Dataset items
☆ ☆ ☆
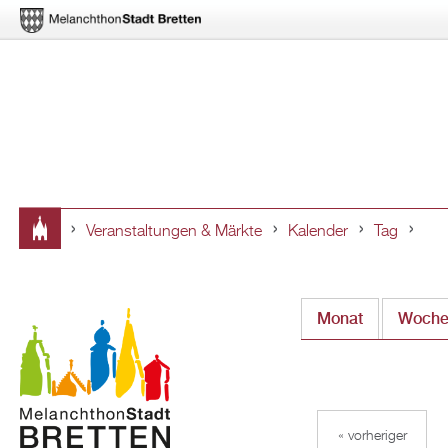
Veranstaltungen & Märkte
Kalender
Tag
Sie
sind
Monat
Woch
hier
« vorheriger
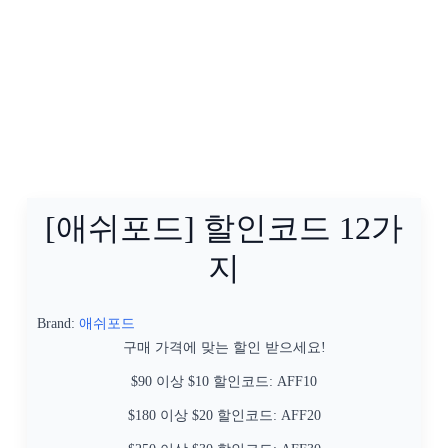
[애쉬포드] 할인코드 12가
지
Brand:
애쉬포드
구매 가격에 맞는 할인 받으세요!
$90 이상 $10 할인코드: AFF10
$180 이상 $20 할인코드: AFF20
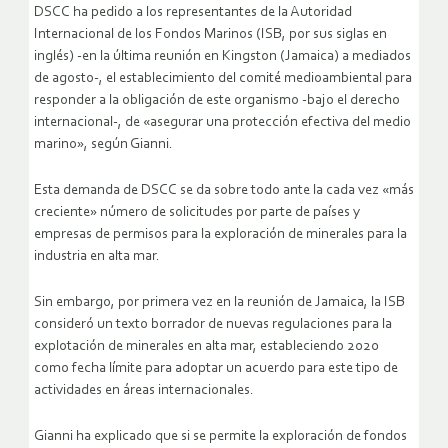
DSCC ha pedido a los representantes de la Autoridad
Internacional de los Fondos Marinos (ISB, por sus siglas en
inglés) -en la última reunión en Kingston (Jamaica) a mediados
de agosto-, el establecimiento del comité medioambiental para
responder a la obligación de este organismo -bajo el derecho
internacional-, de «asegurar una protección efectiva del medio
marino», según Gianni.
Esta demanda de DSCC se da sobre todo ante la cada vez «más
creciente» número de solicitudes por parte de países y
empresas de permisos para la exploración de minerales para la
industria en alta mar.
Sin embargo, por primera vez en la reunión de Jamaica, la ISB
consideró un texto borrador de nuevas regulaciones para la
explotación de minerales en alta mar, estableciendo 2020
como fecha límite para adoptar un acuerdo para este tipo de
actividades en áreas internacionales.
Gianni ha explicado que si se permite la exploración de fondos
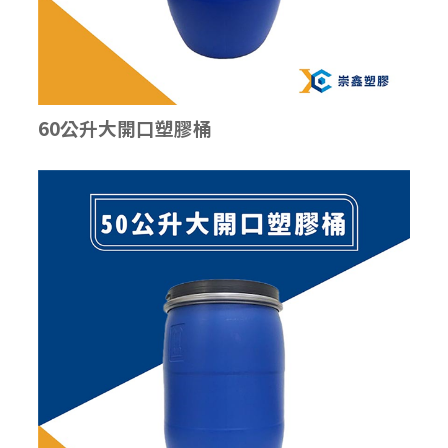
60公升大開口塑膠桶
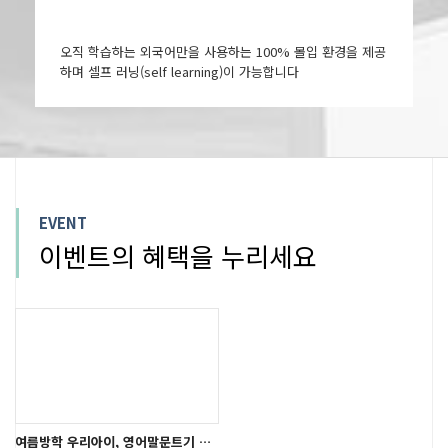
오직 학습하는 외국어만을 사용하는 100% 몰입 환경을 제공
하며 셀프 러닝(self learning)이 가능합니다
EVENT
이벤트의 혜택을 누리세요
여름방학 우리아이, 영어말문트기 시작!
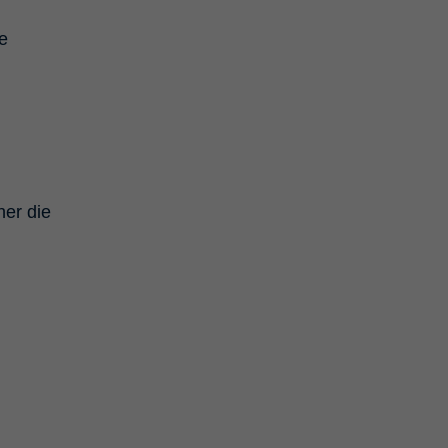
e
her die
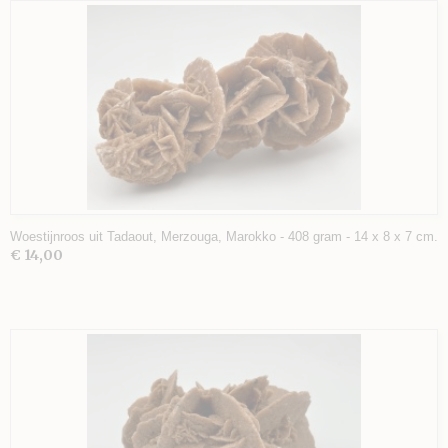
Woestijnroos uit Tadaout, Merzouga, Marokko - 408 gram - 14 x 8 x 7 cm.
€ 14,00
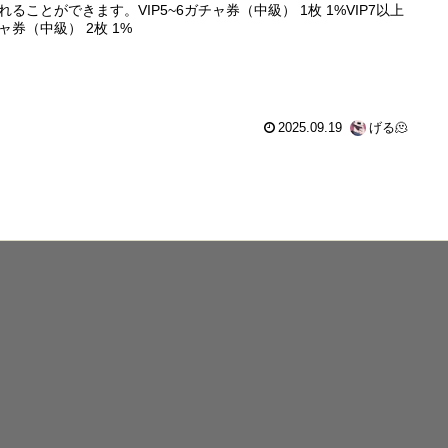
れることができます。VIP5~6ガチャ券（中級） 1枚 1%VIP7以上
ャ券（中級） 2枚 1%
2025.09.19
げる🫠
☆ ☆ ☆
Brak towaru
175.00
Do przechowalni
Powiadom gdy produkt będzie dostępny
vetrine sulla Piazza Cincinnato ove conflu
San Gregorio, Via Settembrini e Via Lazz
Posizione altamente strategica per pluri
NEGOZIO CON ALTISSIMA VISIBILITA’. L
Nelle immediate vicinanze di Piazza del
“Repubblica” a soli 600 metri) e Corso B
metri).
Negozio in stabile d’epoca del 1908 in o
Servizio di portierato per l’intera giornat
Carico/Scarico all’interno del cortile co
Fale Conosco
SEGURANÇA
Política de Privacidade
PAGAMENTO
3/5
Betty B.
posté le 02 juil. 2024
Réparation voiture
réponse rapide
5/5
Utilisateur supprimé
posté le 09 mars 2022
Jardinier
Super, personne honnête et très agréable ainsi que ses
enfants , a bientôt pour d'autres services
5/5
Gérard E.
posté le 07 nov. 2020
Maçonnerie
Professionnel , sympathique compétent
☆ ☆ ☆
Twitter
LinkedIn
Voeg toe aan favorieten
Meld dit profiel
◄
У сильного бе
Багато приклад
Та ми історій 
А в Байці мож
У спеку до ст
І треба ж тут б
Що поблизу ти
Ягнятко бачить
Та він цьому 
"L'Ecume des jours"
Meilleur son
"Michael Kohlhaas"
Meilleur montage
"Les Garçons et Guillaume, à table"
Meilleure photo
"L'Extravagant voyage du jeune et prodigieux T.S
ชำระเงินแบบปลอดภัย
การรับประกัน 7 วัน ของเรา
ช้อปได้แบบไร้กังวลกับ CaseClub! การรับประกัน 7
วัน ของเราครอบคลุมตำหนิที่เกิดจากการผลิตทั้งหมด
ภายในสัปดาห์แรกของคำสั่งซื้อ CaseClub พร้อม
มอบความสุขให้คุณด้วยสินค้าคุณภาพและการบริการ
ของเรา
☆ ☆ ☆
Work required
Search the data above for the word "metri". Copy each line it is in.

Written answer
“Repubblica” a soli 600 metri) e Corso B
metri).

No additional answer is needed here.